The Alternative, the latest play to come from the celebrated Irish Theatre company Fishamble, opens with its best gag. A Irish accent comes over the speakers, asking the audience to stand for their national anthem. Half of my auditorium obliged, only for the opening strains to God Save the Queen to play; being sung as Gaeilge. It’s a precursor for the sort of gleeful mischief that fuels the best parts of the script, written by Michael Patrick and Oisín Kearney, the ultimate winner of Fishamble’s “A Play for Ireland” competition. Set in a world where Irish Home Rule in the early 20th century was such a success that the idea caught on throughout the United Kingdom, it follows a heated contemporary election on Ireland’s future with the UK; a sort of Irexit for the rest of us. Will the country vote to Leave Britain, or to remain? 

 

Our window into this world is a newsroom in BBC Ireland, where Karen Ardiff, a slick Dubliner Labour PM with the hawkish eyes of Hilary Clinton, debates the Irish First Minister, a wonderfully cute hoorish Arthur Riordan, on the eve of this Irexit election. The plot mainly follows the people running this production; the show’s producers, an older master of spin (Lorcan Cranitch) and his younger female mentee (Rachel O’Byrne) vie to control the spiralling programme.

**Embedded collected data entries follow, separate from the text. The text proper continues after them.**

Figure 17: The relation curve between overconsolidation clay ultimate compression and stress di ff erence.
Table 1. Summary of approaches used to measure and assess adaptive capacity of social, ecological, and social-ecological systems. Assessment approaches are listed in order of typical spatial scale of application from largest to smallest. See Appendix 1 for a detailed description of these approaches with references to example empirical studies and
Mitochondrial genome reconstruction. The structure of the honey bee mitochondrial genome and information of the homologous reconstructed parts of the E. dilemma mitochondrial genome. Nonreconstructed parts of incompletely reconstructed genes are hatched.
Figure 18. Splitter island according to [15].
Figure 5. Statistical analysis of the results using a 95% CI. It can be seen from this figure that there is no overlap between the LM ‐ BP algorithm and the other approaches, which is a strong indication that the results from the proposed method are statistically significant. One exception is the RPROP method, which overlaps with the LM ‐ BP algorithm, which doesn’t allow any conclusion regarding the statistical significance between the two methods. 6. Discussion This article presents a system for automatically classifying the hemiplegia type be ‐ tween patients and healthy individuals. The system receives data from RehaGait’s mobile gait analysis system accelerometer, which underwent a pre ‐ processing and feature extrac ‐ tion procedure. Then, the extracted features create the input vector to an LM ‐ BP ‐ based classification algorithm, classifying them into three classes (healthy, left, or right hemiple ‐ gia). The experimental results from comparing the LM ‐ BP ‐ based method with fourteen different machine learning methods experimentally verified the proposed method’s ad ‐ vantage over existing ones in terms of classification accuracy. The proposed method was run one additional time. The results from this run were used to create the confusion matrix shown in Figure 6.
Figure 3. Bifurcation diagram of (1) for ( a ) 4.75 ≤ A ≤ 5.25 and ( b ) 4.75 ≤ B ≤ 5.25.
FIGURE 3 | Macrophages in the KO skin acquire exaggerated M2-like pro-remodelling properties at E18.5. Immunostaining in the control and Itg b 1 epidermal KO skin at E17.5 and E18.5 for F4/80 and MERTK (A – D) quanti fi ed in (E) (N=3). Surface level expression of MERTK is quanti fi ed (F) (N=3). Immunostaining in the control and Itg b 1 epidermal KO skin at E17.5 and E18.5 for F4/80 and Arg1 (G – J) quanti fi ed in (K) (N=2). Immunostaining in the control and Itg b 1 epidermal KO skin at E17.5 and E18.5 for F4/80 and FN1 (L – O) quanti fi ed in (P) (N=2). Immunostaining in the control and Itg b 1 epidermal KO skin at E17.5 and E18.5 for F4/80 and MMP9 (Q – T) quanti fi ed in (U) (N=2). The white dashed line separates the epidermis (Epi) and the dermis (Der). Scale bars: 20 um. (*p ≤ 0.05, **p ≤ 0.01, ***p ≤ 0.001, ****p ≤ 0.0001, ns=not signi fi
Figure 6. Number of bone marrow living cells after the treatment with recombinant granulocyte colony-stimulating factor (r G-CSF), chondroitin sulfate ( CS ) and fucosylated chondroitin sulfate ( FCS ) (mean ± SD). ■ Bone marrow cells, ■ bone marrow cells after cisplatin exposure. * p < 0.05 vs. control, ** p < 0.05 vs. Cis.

Rory Nolan is the stand-out of the cast as the channel’s egomaniac host, breaking out the charmingly ignorant Booterstown attitude he’s honed playing Ross O’Carroll-Kelly for how many years. (I pray everyone is able to hear his delivery of the line “she’s fond of the sneachta bán.”) All of them have their own selfish motivations for manipulating the debate’s results, and so, the chaos the debate causes begins. 

 

The Alternative works best when it’s an alternate universe Thick of It-style political satire, all power-hungry public figures battling it out with sharp words and silver tongues. The dramatic weight of all this fun is pinned on the relationship between the show’s producer and his potentially schizophrenic daughter, Gráinne. Gráinne, played with the nervous energy of a corpse shocked with electricity by Maeve Fitzgerald, believes she can see alternate realities. While her abilities are obviously real (as made evident by the play’s very premise), the production seems uninterested in offering a real conversation around this misunderstood mental illness. A conflict between her and her father around her medication, which stops her from seeing alternate worlds, even seems in conflict with the play’s own messaging, muddying whatever meaning the play is interested in. Gráinne, as a character, feels like she’s mostly there to so the play can comment on it’s own alternative reality status. With such a transparent reason for her existence in the story, it’s hard to invest in her struggle. We know she’s right; but her story isn’t about her being right. 

 

The most controversial, provocative, and frankly entertaining stroke of the script is the suggestion that a continued union with the UK would make for a better world. Sure, the people here still struggle with climate change and the woes of neo-liberal economics–but there’s no Brexit, higher employment, a healthier rural Ireland, and, oh yeah, World War 2 ended early. Why? Because Michael Collins fought in it, that’s why. Of course, the continued self-aware references, no matter how funny or wild, begin to drown the world of the text in exposition. This, along with the treatment of Gráinne’s plot, puts far too much metatextual weight on the world itself, and it begins to collapse in its clear understanding that this alternate world is not real. It’s hard to take the stakes of the election seriously when the show wants you to know so badly that this is just one of the, well, alternatives. However, even with this strained reality, the result is an extremely entertaining trip to an alternate world where, somehow, Michael Collins stopped the Hiroshima bombing. While the production may stumble in its ultimate drama, at least we can all enjoy that particular fantasy.